31 Days of Halloween Films #18: The Texas Chain Saw Massacre
The Lowdown: Five friends (noticing a pattern here?) on a trip to their Grandpa’s cabin (in the woods, presumably), get terrorized by crazy hitchhikers intent on not only murdering them but torturing and terrorizing them as well.
The Breakdown: Another bonafide classic, and the second Tobe Hooper film to appear on my list this year, TTCSM is a special film. Not only did it give us the iconic Leatherface, but it made the grungy, disparate type of horror film a commodity. Films like this one, The Hills Have Eyes and The Last House on the Left all have a very grungy, dirty-low-down feel to them that gets under your skin each time you watch it. There’s nothing more filthy, more wretched than the inhuman husk of Leatherface propping his victim onto a fucking meathook, far as I can tell. There’s an honesty, an almost impossible stark reality to the brutal nature of this film that is unmatched in horror nowadays.
Subtle touches, like when one of our protagonists is knocked out by the big baddie with a hammer, then dragged deeper into the house before slamming the metal door in a violent way suggests an undercurrent of true insanity. The questions keep on coming in Massacre, and we never really get a lot of answers for them. Why, exactly, is this family keeping their fucked up patriarch alive? More importantly, why the fuck is that THING alive? Who thought using nothing but bones was a good way to furnish a living room? The shock value touches do wonders for the film, creating so much tension and suspense that you never feel like you’re settled watching the film.

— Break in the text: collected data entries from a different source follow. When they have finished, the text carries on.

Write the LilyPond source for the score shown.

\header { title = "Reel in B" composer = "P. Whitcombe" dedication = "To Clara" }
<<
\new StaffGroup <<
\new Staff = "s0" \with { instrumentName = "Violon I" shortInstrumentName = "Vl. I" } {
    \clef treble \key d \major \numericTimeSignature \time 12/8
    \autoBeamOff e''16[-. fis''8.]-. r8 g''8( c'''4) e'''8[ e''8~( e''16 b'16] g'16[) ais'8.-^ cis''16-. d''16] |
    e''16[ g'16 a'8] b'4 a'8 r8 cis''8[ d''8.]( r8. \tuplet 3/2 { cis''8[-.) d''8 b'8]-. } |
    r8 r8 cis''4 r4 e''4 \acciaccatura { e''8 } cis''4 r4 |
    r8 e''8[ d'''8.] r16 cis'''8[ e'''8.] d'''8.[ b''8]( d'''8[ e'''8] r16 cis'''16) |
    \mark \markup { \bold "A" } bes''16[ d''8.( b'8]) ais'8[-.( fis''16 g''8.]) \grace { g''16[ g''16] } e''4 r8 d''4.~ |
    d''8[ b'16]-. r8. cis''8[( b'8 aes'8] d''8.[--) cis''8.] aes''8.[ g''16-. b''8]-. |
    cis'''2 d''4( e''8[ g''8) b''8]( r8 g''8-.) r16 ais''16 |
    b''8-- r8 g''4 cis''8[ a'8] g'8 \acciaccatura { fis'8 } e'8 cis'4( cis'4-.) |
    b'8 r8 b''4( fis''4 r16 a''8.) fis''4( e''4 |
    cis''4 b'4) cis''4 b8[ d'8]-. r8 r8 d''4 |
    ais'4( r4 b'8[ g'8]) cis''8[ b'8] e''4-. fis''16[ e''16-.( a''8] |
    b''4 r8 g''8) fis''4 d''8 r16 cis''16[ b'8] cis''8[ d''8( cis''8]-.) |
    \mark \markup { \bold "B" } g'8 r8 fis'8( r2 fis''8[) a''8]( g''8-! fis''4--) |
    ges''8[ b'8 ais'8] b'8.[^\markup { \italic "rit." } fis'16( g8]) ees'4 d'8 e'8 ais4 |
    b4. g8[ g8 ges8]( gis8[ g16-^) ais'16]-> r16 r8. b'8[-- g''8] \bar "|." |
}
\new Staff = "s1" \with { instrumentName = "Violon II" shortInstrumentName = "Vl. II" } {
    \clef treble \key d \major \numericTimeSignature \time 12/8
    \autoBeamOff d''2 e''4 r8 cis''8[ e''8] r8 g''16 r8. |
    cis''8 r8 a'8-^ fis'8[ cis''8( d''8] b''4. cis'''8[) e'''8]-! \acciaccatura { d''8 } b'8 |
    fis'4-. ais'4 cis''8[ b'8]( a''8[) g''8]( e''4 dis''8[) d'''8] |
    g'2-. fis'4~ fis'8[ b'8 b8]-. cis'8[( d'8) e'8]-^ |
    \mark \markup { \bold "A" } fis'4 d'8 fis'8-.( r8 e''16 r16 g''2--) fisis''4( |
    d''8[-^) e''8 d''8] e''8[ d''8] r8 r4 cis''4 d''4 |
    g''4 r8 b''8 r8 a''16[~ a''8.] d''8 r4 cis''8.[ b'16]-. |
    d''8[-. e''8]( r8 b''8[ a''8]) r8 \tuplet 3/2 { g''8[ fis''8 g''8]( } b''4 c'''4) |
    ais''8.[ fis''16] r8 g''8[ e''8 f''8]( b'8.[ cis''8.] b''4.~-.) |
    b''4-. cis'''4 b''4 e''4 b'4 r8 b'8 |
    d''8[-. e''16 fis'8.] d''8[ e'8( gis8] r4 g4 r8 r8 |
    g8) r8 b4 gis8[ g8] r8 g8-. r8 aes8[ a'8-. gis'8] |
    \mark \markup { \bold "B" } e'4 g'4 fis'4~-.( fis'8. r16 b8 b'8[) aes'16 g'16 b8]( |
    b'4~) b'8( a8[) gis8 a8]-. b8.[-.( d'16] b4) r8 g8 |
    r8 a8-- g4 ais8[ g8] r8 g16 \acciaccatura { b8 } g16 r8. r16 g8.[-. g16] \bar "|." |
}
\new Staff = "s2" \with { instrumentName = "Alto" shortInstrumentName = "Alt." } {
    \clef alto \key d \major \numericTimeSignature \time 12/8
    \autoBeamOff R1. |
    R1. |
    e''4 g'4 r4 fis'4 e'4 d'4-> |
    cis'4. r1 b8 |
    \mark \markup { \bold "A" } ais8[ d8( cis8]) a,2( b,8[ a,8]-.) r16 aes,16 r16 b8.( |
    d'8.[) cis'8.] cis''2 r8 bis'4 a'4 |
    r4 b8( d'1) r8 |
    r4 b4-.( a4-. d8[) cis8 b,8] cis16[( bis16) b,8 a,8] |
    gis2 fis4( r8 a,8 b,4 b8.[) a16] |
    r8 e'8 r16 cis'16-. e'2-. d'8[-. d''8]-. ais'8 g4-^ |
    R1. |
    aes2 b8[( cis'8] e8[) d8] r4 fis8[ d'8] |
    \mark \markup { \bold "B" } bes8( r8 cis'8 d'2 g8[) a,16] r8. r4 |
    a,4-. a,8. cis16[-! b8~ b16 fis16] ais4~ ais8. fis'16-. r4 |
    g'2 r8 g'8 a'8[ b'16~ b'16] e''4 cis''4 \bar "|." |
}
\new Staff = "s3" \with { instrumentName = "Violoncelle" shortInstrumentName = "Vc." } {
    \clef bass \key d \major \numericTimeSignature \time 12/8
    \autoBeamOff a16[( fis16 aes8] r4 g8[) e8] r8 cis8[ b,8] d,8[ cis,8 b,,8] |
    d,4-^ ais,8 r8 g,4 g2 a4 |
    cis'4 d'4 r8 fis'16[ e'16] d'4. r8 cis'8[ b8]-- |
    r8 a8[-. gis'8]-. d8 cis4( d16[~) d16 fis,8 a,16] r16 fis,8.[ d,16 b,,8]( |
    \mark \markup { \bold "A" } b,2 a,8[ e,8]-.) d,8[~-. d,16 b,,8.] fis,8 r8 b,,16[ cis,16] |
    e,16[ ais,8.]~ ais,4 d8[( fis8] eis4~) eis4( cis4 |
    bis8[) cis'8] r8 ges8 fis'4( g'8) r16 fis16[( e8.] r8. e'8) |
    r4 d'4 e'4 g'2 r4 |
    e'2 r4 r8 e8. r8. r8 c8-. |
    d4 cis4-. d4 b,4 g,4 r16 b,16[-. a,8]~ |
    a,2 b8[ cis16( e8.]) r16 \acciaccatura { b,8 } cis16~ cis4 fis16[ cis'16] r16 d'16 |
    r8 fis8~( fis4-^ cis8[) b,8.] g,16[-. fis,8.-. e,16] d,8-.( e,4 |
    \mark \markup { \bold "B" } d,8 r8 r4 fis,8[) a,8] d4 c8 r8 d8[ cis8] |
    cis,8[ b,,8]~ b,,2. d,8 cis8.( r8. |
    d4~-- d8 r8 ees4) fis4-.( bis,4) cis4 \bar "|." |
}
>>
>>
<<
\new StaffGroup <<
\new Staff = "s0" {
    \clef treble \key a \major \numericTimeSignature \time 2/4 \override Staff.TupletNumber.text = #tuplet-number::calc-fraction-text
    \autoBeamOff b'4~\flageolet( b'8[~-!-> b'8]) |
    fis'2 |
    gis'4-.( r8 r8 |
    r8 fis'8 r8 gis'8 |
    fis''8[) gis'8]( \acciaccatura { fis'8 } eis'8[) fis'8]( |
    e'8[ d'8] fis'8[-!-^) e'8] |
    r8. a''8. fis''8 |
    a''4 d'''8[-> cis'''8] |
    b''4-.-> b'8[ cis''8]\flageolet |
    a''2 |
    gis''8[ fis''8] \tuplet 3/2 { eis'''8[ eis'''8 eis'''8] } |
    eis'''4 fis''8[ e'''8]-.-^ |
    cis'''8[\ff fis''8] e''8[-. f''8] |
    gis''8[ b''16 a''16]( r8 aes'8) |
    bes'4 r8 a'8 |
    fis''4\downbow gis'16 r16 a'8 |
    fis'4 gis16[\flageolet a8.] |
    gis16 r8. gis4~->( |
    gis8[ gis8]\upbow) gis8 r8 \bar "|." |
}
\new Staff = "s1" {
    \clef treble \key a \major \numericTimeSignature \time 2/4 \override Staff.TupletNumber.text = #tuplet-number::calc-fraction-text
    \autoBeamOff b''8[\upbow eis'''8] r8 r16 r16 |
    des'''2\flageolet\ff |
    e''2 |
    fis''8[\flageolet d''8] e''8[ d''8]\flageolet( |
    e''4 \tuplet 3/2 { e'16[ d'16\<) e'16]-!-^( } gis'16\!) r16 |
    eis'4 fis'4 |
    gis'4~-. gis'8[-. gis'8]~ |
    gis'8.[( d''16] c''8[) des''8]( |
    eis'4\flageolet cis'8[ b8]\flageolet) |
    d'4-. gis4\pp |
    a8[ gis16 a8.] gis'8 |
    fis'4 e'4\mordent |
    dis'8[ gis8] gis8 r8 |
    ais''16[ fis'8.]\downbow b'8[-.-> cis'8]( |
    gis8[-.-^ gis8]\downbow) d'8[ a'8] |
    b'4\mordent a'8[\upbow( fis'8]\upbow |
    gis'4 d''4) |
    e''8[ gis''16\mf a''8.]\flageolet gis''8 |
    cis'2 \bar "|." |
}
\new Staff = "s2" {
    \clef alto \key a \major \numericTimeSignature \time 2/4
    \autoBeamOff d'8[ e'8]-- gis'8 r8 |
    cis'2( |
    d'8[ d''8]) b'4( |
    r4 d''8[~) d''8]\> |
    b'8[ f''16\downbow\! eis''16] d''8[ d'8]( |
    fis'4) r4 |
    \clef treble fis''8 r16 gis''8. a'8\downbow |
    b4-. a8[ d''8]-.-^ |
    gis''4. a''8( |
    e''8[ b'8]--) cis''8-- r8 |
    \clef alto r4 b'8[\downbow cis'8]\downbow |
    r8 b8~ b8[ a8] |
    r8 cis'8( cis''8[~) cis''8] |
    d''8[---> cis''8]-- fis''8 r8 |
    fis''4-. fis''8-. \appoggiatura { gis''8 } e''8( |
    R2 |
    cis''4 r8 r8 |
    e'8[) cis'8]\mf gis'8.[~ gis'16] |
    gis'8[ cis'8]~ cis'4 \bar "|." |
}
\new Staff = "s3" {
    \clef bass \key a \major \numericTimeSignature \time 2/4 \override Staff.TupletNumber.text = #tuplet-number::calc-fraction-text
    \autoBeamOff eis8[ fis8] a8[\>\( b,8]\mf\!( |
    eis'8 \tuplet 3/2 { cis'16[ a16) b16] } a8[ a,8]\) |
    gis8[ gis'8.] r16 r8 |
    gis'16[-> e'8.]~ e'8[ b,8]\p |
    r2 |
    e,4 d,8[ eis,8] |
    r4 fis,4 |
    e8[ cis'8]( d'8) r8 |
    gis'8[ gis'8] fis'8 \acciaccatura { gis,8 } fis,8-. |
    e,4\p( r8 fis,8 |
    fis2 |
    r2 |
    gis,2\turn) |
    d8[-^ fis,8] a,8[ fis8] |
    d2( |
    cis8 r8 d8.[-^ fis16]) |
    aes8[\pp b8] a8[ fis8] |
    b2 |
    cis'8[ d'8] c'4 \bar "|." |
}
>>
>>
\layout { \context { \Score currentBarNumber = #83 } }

The Comedown: Massacre is a great old school horror flick. Proving that set design can do most of the work for you in a horror film, The Texas Chain Saw Massacre goes above and beyond similar films of its’ era by keeping the audience on the edge of their seats from the downbeat first moments of the film to the effectively creepy “dance” that the film ends on. You feel with this film, more than a lot of others, that you’re watching real events. It’s the best example of an immersive film that’s not found footage really creating an atmosphere of its’ own. But really, for the gorehounds, Massacre has some of the best, most effective kill scenes in all of horror, enforcing its’ status as a bonafide classic.